Cinq erreurs reviennent dans presque tous les dossiers. Croire qu'un balcon à usage exclusif est une partie privative, alors que l'article 6-3 de la loi du 10 juillet 1965 précise que le droit de jouissance privative « ne peut en aucun cas constituer la partie privative d'un lot ». Déposer une demande sans le document d'implantation et de consistance des travaux exigé par l'article 10 du décret du 17 mars 1967. Oublier la goulotte et l'évacuation des condensats dans la résolution, alors qu'elles affectent la façade au même titre que l'unité extérieure. Démarrer le chantier dès le lendemain du vote, alors que l'article 42 de la loi du 10 juillet 1965 suspend l'exécution jusqu'à l'expiration du délai de deux mois, sauf urgence. Enfin, acheter un appareil préchargé et le poser soi-même, ce que l'article R543-84 du code de l'environnement ne permet pas sans contrat conclu avec un opérateur titulaire de l'attestation de capacité.
Trois voies, dans cet ordre. D'abord le second vote : si le projet a recueilli au moins le tiers des voix de tous les copropriétaires, l'article 25-1 de la loi du 10 juillet 1965 impose à la même assemblée de se prononcer immédiatement à la majorité de l'article 24. Ensuite l'autorisation judiciaire : l'article 30 de la même loi prévoit que, « lorsque l'assemblée générale refuse l'autorisation prévue à l'article 25 b, tout copropriétaire ou groupe de copropriétaires peut être autorisé par le tribunal judiciaire à exécuter, aux conditions fixées par le tribunal, tous travaux d'amélioration ». Enfin la contestation de la décision, ouverte aux seuls copropriétaires opposants ou défaillants, « dans un délai de deux mois à compter de la notification du procès-verbal d'assemblée » et à peine de déchéance, selon l'article 42. En cas de nuisance sonore, le fondement est l'article R1336-5 du code de la santé publique et, depuis le 17 avril 2024, l'article 1253 du code civil sur le trouble excédant les inconvénients normaux de voisinage.

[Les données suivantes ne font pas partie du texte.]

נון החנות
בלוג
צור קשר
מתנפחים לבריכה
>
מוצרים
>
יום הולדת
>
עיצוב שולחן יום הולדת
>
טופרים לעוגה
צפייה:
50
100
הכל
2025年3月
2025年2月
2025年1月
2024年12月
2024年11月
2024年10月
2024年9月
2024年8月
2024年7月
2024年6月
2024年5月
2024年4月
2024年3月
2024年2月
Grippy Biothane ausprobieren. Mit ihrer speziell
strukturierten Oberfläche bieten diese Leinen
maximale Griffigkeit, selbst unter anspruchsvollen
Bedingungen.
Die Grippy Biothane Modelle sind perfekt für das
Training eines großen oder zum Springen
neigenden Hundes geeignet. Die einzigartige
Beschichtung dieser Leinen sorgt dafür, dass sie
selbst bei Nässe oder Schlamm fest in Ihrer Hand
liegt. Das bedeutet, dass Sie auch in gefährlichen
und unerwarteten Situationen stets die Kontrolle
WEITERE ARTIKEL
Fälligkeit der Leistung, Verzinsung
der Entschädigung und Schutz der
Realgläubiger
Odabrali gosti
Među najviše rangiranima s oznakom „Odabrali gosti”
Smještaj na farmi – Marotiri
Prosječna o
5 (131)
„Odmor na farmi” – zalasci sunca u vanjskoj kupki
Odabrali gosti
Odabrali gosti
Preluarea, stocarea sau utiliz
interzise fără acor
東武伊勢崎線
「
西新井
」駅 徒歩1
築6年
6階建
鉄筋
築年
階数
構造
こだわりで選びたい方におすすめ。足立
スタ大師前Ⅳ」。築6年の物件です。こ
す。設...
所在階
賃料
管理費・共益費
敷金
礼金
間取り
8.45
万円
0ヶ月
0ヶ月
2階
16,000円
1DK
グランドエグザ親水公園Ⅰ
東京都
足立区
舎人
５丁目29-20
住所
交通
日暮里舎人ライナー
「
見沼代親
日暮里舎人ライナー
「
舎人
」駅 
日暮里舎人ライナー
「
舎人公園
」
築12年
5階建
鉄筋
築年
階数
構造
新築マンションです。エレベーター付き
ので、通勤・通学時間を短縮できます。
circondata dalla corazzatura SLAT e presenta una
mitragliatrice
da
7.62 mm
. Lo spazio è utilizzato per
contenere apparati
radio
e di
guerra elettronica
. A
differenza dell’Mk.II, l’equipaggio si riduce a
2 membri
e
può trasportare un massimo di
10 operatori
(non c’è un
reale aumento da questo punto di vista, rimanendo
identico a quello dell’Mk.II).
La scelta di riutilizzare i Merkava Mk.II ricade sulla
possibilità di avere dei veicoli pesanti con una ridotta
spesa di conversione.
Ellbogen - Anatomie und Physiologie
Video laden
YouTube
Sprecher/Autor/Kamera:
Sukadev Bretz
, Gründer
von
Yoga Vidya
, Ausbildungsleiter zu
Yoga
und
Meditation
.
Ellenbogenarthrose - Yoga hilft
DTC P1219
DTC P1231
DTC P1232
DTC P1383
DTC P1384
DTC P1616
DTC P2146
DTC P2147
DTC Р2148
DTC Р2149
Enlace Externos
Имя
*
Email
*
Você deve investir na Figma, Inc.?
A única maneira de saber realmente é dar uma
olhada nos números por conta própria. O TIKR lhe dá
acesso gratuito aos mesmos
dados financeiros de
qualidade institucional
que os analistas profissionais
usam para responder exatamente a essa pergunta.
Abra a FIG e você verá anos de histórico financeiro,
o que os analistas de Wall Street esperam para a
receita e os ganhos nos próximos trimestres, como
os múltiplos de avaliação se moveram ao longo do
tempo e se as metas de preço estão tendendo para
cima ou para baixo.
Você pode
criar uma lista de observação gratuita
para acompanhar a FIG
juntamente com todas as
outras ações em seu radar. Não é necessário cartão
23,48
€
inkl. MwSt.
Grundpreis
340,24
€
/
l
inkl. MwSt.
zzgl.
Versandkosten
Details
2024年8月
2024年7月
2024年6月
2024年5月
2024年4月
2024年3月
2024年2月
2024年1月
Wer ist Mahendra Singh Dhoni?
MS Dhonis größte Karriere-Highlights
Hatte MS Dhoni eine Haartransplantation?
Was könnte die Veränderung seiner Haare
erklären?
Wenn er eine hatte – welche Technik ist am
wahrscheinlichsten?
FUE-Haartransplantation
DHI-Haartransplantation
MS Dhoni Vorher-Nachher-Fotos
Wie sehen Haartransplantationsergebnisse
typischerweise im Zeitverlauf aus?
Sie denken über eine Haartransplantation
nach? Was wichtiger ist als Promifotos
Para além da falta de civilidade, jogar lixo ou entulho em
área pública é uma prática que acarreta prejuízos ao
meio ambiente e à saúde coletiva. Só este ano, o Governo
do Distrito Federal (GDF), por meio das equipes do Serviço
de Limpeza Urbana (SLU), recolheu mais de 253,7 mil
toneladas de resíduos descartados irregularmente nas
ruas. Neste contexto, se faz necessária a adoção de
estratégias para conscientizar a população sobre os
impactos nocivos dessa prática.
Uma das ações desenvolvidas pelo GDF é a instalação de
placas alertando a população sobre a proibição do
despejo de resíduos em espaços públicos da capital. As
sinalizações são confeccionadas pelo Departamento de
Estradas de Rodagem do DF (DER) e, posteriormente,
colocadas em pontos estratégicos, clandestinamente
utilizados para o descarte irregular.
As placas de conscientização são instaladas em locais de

Pas pour la phase de vote, parfois pour la phase judiciaire. La demande d'inscription à l'ordre du jour, le projet de résolution, le document d'implantation et la déclaration préalable en mairie se préparent sans avocat. Devant le tribunal judiciaire, l'article 761 du code de procédure civile dispense de constituer avocat, « à l'exclusion des matières relevant de la compétence exclusive du tribunal judiciaire, lorsque la demande porte sur un montant inférieur ou égal à 10 000 euros ou a pour objet une demande indéterminée ayant pour origine l'exécution d'une obligation dont le montant n'excède pas 10 000 euros », et impose au contraire l'avocat, quel que soit le montant, dans les matières de compétence exclusive non dispensées du ministère d'avocat. La nature exacte de la demande, autorisation judiciaire fondée sur l'article 30 ou contestation d'une décision d'assemblée, détermine donc la réponse.